September 11-17, 2006, We reprised our week-long program of events and discussions about United Methodism.   Discussions included a discussion on Methodist history, a discussion on the reconciling movement in the church

1.  Feed the Quad

We sponsored our annual free picnic and cookouts for the AU Campus on September 13, 2006.   Approximately 350 people are served at these events, receiving AU UMC cups with worship times and our web address.   For the second year in a row, it took place during Methodist Heritage Week

C.  Orientation

We had a regular presence at summer orientation 2006 and added about 45 names and e-mail addresses to our mailing list.   We have had a larger number of materials available for students and their parents.

D.  Club Fair and Tabling

The United Methodist Student Association had a table at the Campus Club Fair at which we distributed materials about the ministry, along with cross-shaped keychains and ‘Flaming Cupcakes’ (hostess cakes with a candle stuck in them).   “Flaming Cupcake” is the nickname of the Kay Spiritual Life Center, a round building with a flame on the roof.   The UMSA also tabled in the campus center and offered hot chocolate on the quad during February.

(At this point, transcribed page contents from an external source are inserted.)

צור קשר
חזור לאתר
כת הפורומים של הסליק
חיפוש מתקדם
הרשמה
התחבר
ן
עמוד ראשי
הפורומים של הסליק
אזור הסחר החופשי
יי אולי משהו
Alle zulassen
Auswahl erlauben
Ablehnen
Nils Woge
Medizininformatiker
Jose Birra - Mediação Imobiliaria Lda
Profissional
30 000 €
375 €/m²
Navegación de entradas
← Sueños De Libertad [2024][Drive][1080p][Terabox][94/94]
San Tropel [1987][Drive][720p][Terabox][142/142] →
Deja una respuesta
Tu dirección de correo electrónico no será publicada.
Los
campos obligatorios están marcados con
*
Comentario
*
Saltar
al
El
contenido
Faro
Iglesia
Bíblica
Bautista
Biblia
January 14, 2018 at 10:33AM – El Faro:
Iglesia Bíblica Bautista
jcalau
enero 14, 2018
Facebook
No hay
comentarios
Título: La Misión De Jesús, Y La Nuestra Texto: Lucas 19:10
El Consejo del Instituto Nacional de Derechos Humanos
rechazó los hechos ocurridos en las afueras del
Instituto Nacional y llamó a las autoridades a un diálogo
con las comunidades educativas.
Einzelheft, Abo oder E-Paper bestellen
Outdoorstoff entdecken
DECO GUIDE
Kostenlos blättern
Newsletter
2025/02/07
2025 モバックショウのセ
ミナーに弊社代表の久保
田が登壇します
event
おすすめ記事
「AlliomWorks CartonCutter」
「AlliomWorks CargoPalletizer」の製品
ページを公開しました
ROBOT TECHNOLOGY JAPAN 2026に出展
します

In addition, during winter finals, the chaplain tabled in the Mary Graydon Center offering “Spiritual Therapy Through Chocolate” and giving out free chocolates and other snacks to stressed out college students during finals.

E.  Dorm Deacons

A number of students have volunteered to be Dorm Deacons, responsible for distributing flyers and other information in the dorms and for being contact persons for the community.

F.  Hospitality Ministry

  • Have new Hospitality Coordinator, responsible for tabling on campus, greeting newcomers.
  • Students visit the dorm rooms of those who were visitors to church the previous Sunday, bringing cups with the UM community logo and schedule that are full of candy, and information about the community
  • Formation of Hospitality Committee–a group of students who reflect on issues of hospitality and how our community can improve.

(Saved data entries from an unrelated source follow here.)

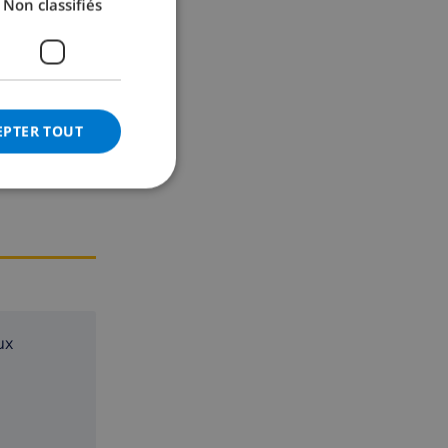
Non classifiés
GERMAN
CATALAN
ITALIAN
DANISH
EPTER TOUT
NORWEGIAN
ux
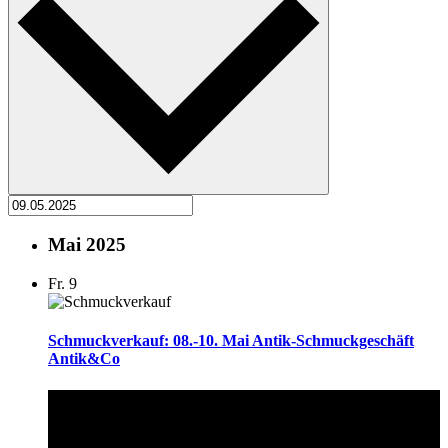
Mai 2025
Fr.
9
Schmuckverkauf: 08.-10. Mai Antik-Schmuckgeschäft
Antik&Co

G.  Promotion and Marketing

  • Placement of ads in electronic newsletters, chalking on quad, quartersheet mailings to campus mailboxes.
  • Provision of free chocolate during finals to stressed out students

H.  Participation in Interfaith Events

  • Interfaith Council Discussion: Ask the Chaplain “Faith and Social Justice”–Chaplains of different faiths were invited to speak about their tradition’s relationship to social justice
  • Participation in Interfaith Month and Interfaith Fortnight with open services designed to be accessible to visitors.
  • Participated in a screening of a documentary “Life of Muhammad” followed by breakout groups discussing impressions from a variety of interfaith perpectives.

VII.  GOALS AND PLANS FOR THE COMING YEAR

A.  Continue Create a Culture of Spiritual Development

In 2007-2008, we hope to continue to try to develop ministries of spiritual discipline and development.   We hope to do this through the increase in the number of small groups and student led Bible studies.

B.  Develop Christian Leaders

It is my hope that we will continue the trend we have begun in fostering Christian leaders.   As we have seen students take responsibility for worship and social justice, and hospitality, we hope to develop student leaders in small groups and discipleship.

We hope to follow the strong showing we have made this year and expect to continue to grow our presence, outreach and the number of opportunities available to explore faith on the AU campus.